Your response should contain each line of the data that includes "Client".

*Collected data*:
****************************************

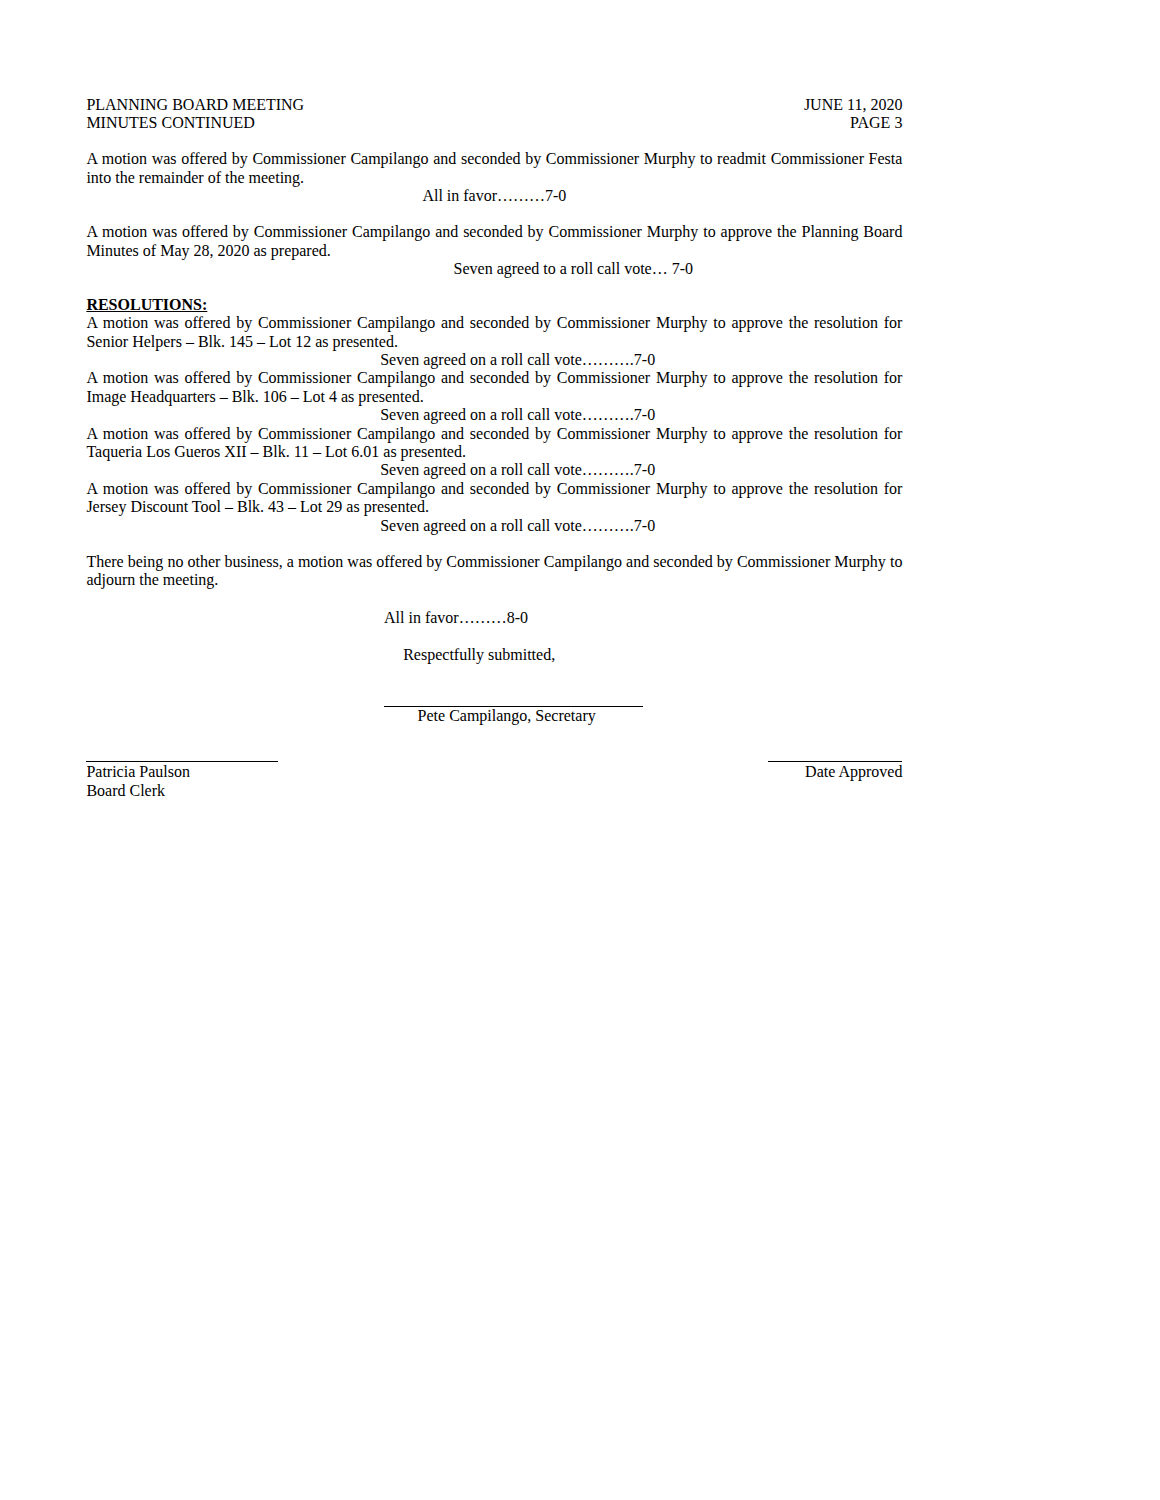PLANNING BOARD MEETING
MINUTES CONTINUED
JUNE 11, 2020
PAGE 3
A motion was offered by Commissioner Campilango and seconded by Commissioner Murphy to readmit Commissioner Festa into the remainder of the meeting.
All in favor………7-0
A motion was offered by Commissioner Campilango and seconded by Commissioner Murphy to approve the Planning Board Minutes of May 28, 2020 as prepared.
Seven agreed to a roll call vote… 7-0
RESOLUTIONS:
A motion was offered by Commissioner Campilango and seconded by Commissioner Murphy to approve the resolution for Senior Helpers – Blk. 145 – Lot 12 as presented.
Seven agreed on a roll call vote……….7-0
A motion was offered by Commissioner Campilango and seconded by Commissioner Murphy to approve the resolution for Image Headquarters – Blk. 106 – Lot 4 as presented.
Seven agreed on a roll call vote……….7-0
A motion was offered by Commissioner Campilango and seconded by Commissioner Murphy to approve the resolution for Taqueria Los Gueros XII – Blk. 11 – Lot 6.01 as presented.
Seven agreed on a roll call vote……….7-0
A motion was offered by Commissioner Campilango and seconded by Commissioner Murphy to approve the resolution for Jersey Discount Tool – Blk. 43 – Lot 29 as presented.
Seven agreed on a roll call vote……….7-0
There being no other business, a motion was offered by Commissioner Campilango and seconded by Commissioner Murphy to adjourn the meeting.
All in favor………8-0
Respectfully submitted,
Pete Campilango, Secretary
Patricia Paulson
Board Clerk
Date Approved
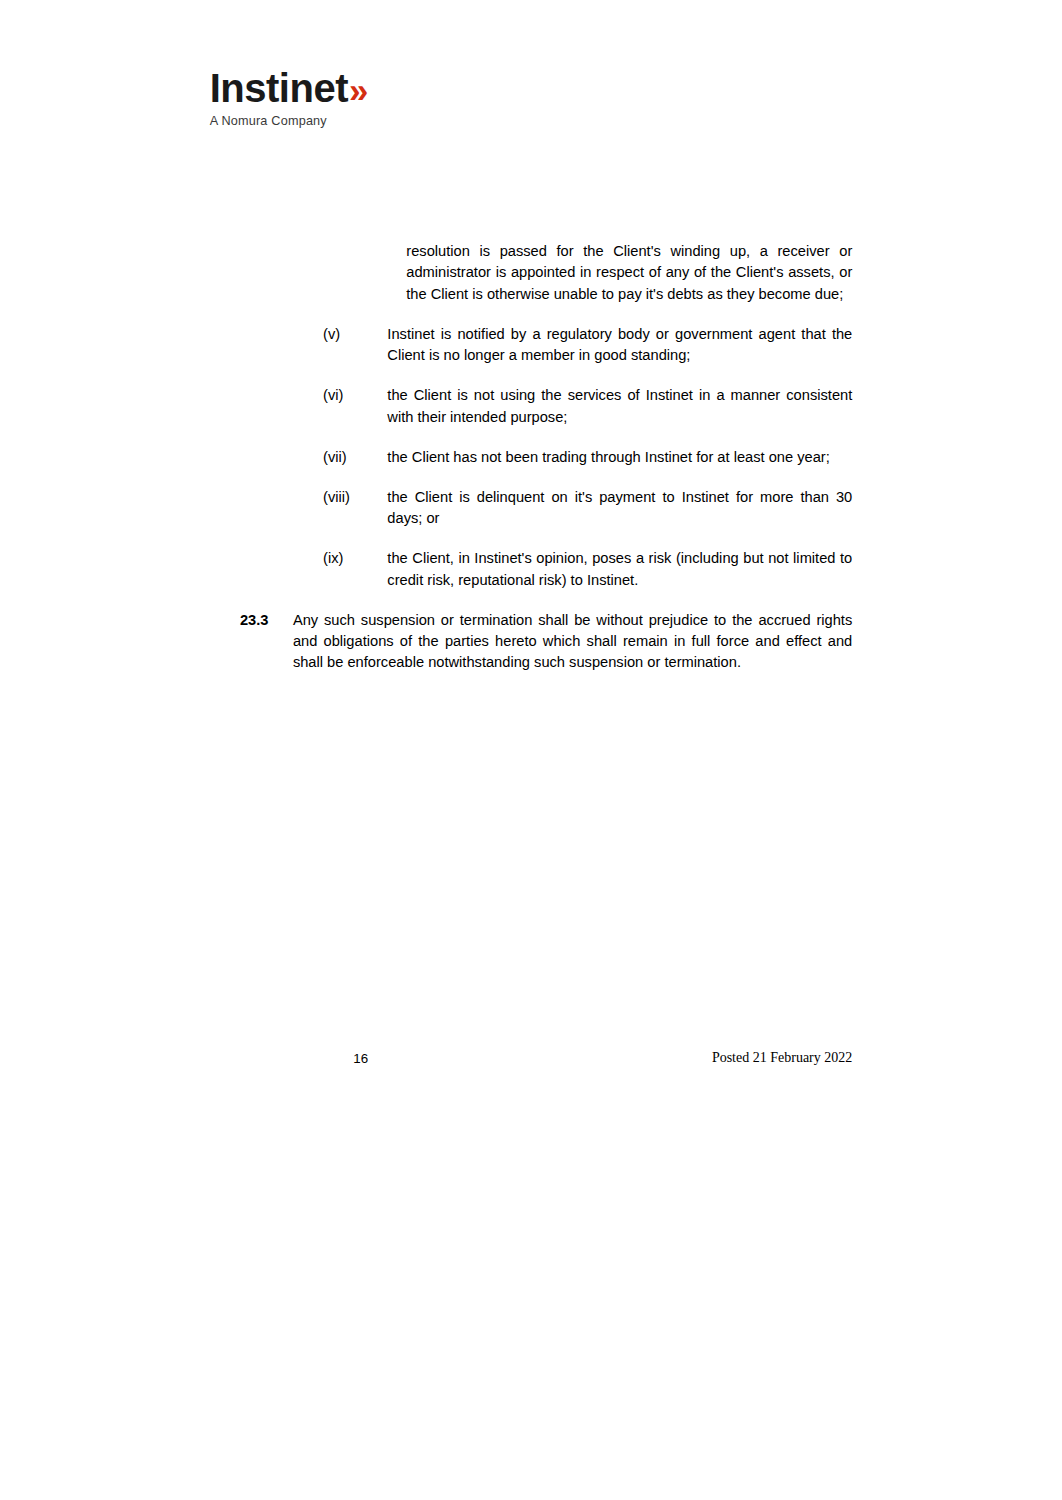Instinet»
A Nomura Company
resolution is passed for the Client's winding up, a receiver or administrator is appointed in respect of any of the Client's assets, or the Client is otherwise unable to pay it's debts as they become due;
(v)
Instinet is notified by a regulatory body or government agent that the Client is no longer a member in good standing;
(vi)
the Client is not using the services of Instinet in a manner consistent with their intended purpose;
(vii)
the Client has not been trading through Instinet for at least one year;
(viii)
the Client is delinquent on it's payment to Instinet for more than 30 days; or
(ix)
the Client, in Instinet's opinion, poses a risk (including but not limited to credit risk, reputational risk) to Instinet.
23.3
Any such suspension or termination shall be without prejudice to the accrued rights and obligations of the parties hereto which shall remain in full force and effect and shall be enforceable notwithstanding such suspension or termination.
16
Posted 21 February 2022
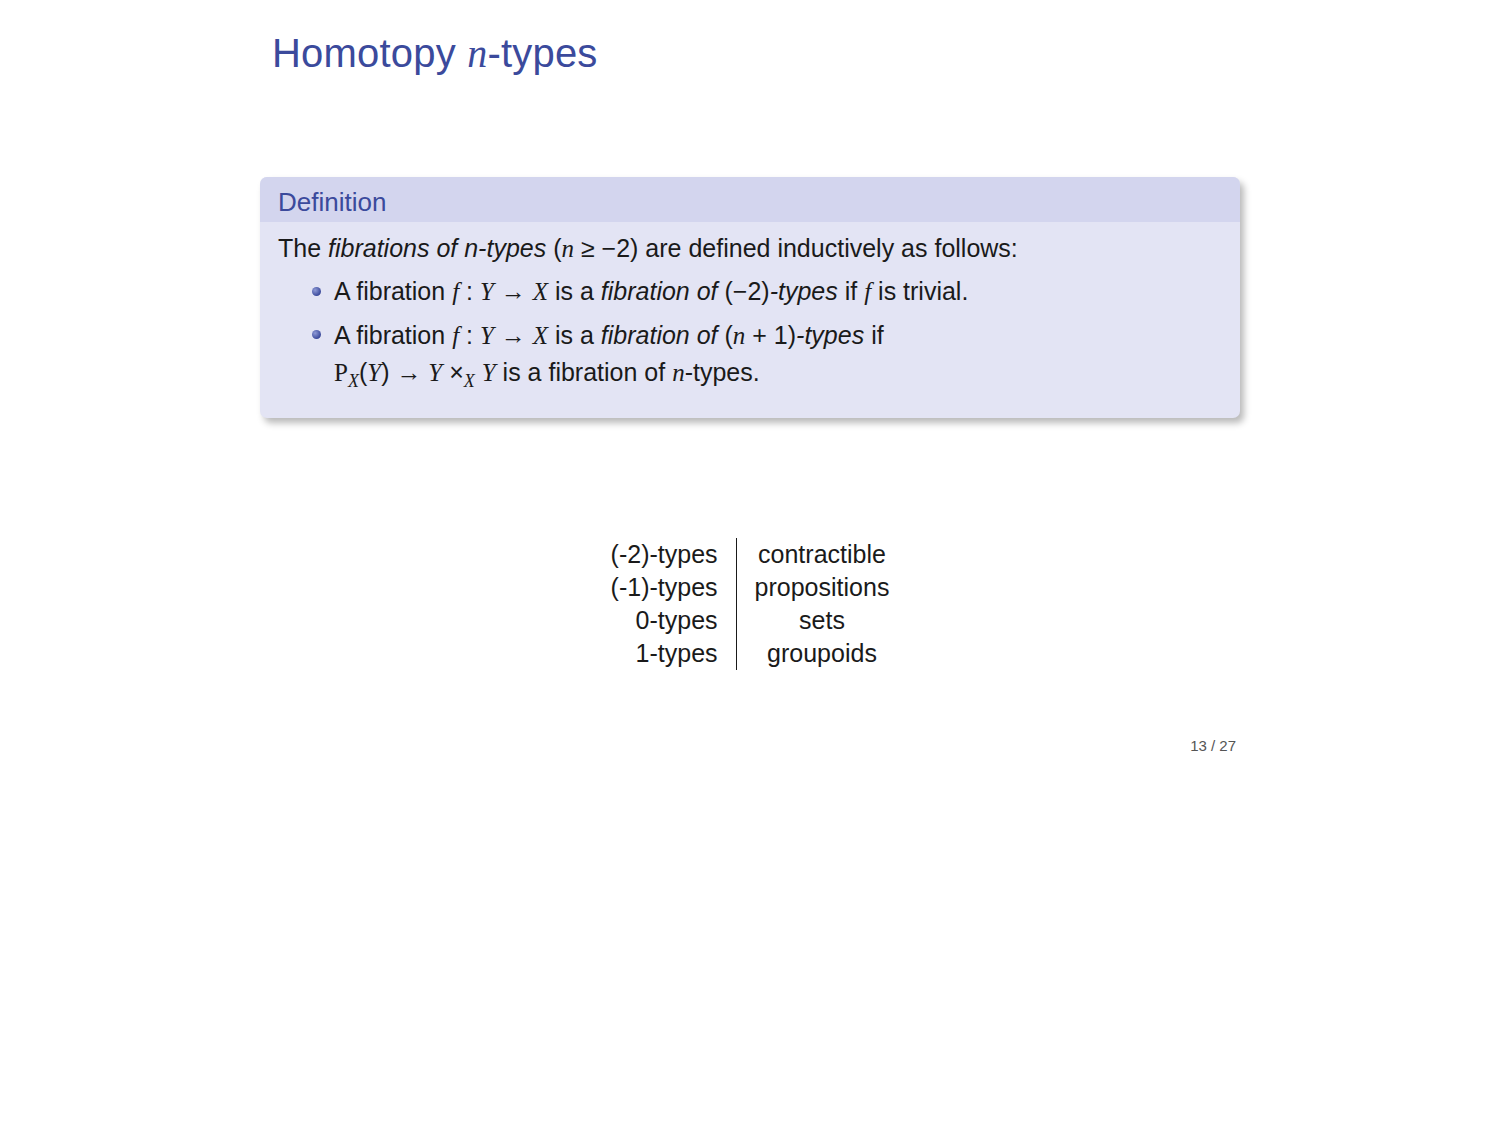Homotopy n-types
Definition
The fibrations of n-types (n ≥ −2) are defined inductively as follows:
A fibration f : Y → X is a fibration of (−2)-types if f is trivial.
A fibration f : Y → X is a fibration of (n + 1)-types if
PX(Y) → Y ×X Y is a fibration of n-types.
| (-2)-types | contractible |
| (-1)-types | propositions |
| 0-types | sets |
| 1-types | groupoids |
13 / 27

****************************************

*ANSWER AREA*:
resolution is passed for the Client's winding up, a receiver or administrator is appointed in respect of any of the Client's assets, or the Client is otherwise unable to pay it's debts as they become due;
Instinet is notified by a regulatory body or government agent that the Client is no longer a member in good standing;
the Client is not using the services of Instinet in a manner consistent with their intended purpose;
the Client has not been trading through Instinet for at least one year;
the Client is delinquent on it's payment to Instinet for more than 30 days; or
the Client, in Instinet's opinion, poses a risk (including but not limited to credit risk, reputational risk) to Instinet.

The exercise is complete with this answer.